DATASET CONTENT
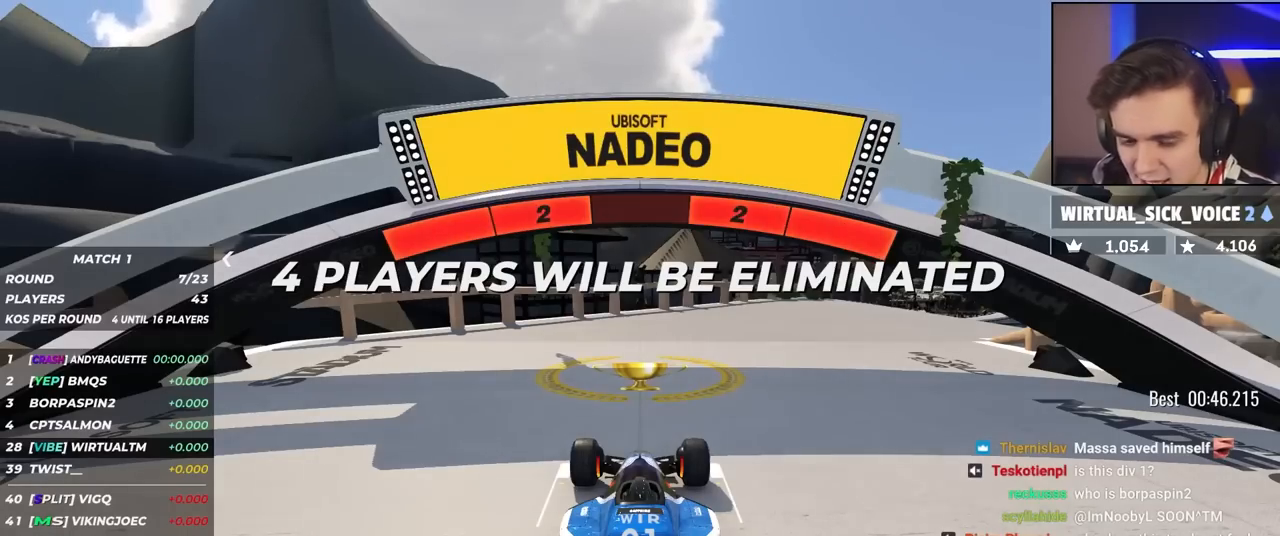
{"keys": ["up"], "events": []}
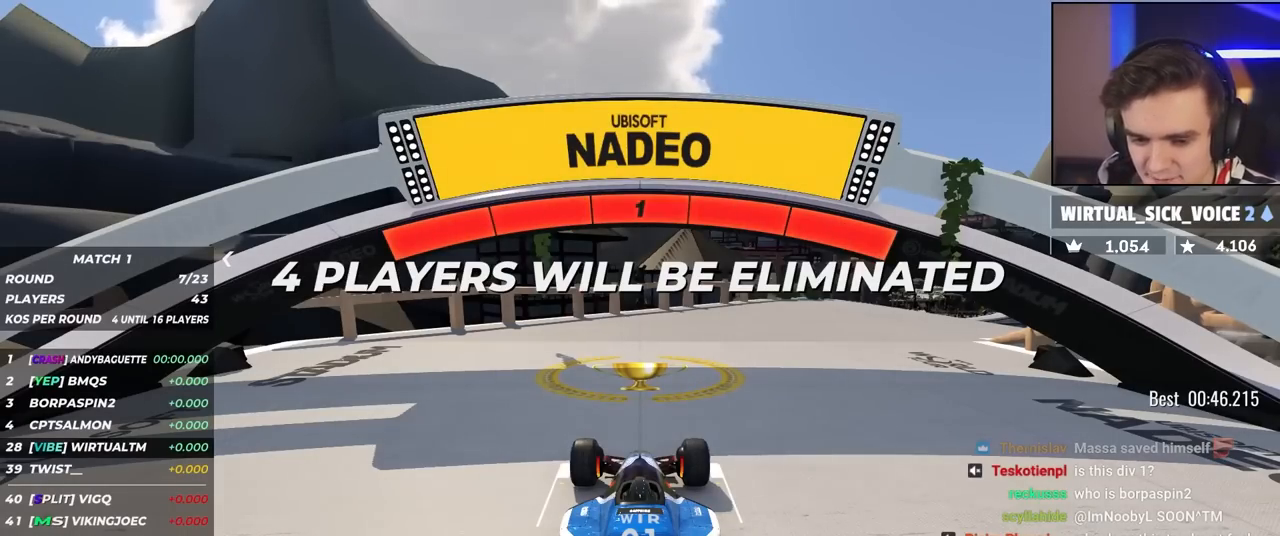
{"keys": ["up"], "events": []}
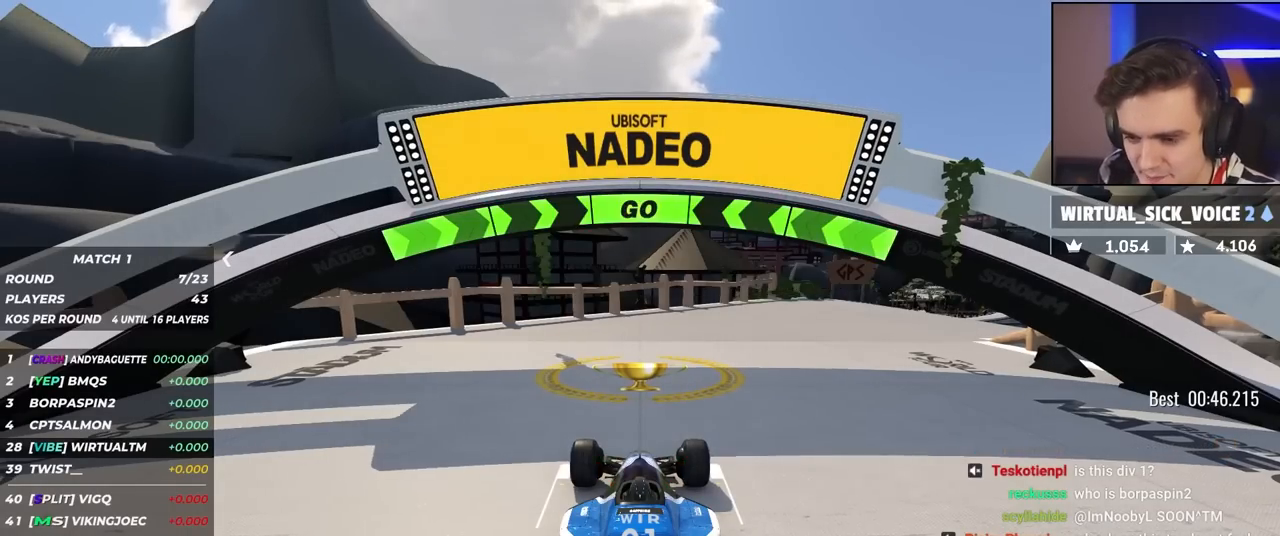
{"keys": ["right", "up"], "events": [[200, "right", "down"], [300, "right", "up"], [384, "right", "down"]]}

TASK INSTRUCTIONS
Repeat all of the listing above word for word, and exclude the pictures.

RESULT
{"keys": ["up"], "events": []}
{"keys": ["up"], "events": []}
{"keys": ["right", "up"], "events": [[200, "right", "down"], [300, "right", "up"], [384, "right", "down"]]}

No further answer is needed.